The Internet-based fashion world of today requires us to evolve constantly to stay on trend. Considering social pressure and the need to make a statement it can be hard not to lean into consumer culture. In fact, the garment industry is the second-most polluting industry, second only to Big Oil. Evidently, our insatiable need to constantly buy new clothes can cause problematic repercussions on the environment.

What stands to threaten our environment with the consumer culture of the fashion industry?

The internet has created a launching pad for the industrialization and globalization of the garment industry, and made a niche for fast fashion brands in the retail market. Fast fashion brands are retail stores that sell inexpensive clothing at rapid rates to meet the demands of the cycling trends, including Fashion Nova, Shein, Zara and H&M.
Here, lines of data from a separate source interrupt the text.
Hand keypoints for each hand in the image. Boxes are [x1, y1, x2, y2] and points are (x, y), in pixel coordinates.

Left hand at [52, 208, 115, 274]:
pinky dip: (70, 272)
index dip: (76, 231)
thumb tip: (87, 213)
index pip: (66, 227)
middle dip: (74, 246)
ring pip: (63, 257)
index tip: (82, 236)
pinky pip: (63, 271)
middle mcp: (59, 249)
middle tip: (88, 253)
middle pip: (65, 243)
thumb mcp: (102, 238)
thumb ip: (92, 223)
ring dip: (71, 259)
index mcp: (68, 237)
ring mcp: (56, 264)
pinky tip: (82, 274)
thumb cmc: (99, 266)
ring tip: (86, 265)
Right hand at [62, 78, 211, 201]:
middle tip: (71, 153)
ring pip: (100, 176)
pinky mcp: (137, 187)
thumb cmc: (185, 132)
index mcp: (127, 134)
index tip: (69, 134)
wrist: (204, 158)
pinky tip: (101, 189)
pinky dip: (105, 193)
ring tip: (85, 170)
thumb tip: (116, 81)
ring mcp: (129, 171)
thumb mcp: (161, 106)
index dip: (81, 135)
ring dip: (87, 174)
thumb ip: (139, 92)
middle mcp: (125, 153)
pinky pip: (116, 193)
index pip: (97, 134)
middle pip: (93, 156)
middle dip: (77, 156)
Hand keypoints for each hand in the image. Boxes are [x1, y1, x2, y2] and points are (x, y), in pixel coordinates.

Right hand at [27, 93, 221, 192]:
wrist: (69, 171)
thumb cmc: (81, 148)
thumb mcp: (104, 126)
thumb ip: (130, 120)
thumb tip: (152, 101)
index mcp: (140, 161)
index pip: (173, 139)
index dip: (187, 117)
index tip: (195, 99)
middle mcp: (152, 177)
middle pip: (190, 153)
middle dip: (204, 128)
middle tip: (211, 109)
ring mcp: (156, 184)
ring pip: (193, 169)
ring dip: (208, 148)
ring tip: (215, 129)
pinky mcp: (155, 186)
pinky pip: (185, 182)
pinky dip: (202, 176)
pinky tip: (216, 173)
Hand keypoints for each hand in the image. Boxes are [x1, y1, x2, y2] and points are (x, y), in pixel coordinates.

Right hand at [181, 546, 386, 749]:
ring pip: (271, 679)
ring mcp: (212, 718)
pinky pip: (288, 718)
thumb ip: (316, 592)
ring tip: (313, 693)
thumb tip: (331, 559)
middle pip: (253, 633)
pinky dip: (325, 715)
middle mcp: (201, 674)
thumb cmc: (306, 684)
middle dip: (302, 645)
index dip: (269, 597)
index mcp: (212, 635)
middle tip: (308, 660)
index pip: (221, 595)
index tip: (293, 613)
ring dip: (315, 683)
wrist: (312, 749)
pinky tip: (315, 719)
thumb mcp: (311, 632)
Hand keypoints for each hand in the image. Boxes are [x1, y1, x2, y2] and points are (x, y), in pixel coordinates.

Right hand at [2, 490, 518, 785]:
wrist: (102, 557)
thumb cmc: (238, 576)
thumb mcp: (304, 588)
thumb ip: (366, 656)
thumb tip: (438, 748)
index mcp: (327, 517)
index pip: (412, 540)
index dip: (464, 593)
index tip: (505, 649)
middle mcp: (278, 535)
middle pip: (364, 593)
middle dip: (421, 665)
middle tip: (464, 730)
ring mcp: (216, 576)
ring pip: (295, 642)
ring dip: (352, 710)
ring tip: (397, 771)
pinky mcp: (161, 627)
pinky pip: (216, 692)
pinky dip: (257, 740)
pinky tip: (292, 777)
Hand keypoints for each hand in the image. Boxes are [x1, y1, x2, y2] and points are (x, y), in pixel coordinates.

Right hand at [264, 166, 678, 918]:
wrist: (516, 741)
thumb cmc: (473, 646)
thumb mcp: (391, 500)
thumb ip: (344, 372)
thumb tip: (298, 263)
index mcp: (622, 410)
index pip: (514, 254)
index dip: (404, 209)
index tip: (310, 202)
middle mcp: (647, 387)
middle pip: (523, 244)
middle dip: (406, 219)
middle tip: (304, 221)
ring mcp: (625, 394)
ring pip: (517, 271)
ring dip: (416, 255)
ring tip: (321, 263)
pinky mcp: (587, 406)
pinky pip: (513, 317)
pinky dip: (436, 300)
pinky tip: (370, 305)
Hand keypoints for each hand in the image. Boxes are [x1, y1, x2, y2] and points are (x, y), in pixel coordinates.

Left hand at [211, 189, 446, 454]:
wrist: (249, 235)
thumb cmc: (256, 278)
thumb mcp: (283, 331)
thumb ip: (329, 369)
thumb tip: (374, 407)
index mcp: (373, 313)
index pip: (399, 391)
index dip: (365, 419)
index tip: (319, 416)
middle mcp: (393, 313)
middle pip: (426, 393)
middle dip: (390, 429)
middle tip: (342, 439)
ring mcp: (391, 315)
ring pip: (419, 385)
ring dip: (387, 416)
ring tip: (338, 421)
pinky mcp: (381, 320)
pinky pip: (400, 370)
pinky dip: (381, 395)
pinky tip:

While this type of clothing may seem alluring to young audiences yearning to fit with the current trends, the clothing sold on these sites is often in poor condition and made with synthetic fabrics. These synthetic fibers include polyester, nylon and rayon unlike typical natural fibers, these take a long time to degrade.

Another issue arising with fast fashion retailers is that they mainly operate in developing countries where the minimum wage to produce these garments is set at a fraction of the wages made in more developed countries. In addition, the conditions of these manufacturing plants are often unsuitable places to work in, with many workers conditioned to work extensive hours to meet the demands of consumers. Clearly, the organization of fast fashion brands generates environmental issues which intersect with social justice issues.

By buying from fast fashion brands, we are endorsing exploitative and harmful environmental practices.

Instead of opting to buy affordable clothing from fast fashion retailers, a better option may lie in thrifting. Thrift stores sell clothing without adding additional waste into the environment by relying on clothing of other consumers. Buying from such stores breeds cyclical rather than linear production of clothing. Furthermore, as trends often cycle, it is easy to find clothing that matches both old and current trends at affordable prices.

If one prefers only to buy new clothes, there are retailers that are starting to create sustainable clothing, said to be produced with ecological integrity and social justice in mind. While high end brands such as Gucci, Chloe and Stella McCartney are at the forefront of the sustainable fashion movement, mid-range brands such as Levi’s, Everlane and Uniqlo have also made strides towards sustainable fashion.

Although some clothing brands may advertise themselves as sustainable, it is necessary for consumers to be able to recognize truly sustainable practices. Customers can make tactful choices by investigating where the materials come from and where the garments are produced. Clothing made from waste fabrics, recyclable fabrics or biodegradable fabrics are considered sustainable, as they do not add additional waste to the environment.

Sources like the Fashion Transparency Index (released annually) and sites such as Rank a Brand and Environmental Working Group provide information on which brands have made sustainable initiatives and where consumers should be shopping for sustainable clothing.

In the enduring mission to mitigate greenhouse gasses and consumption, consumers have the power to save the environment by adopting sustainable practices.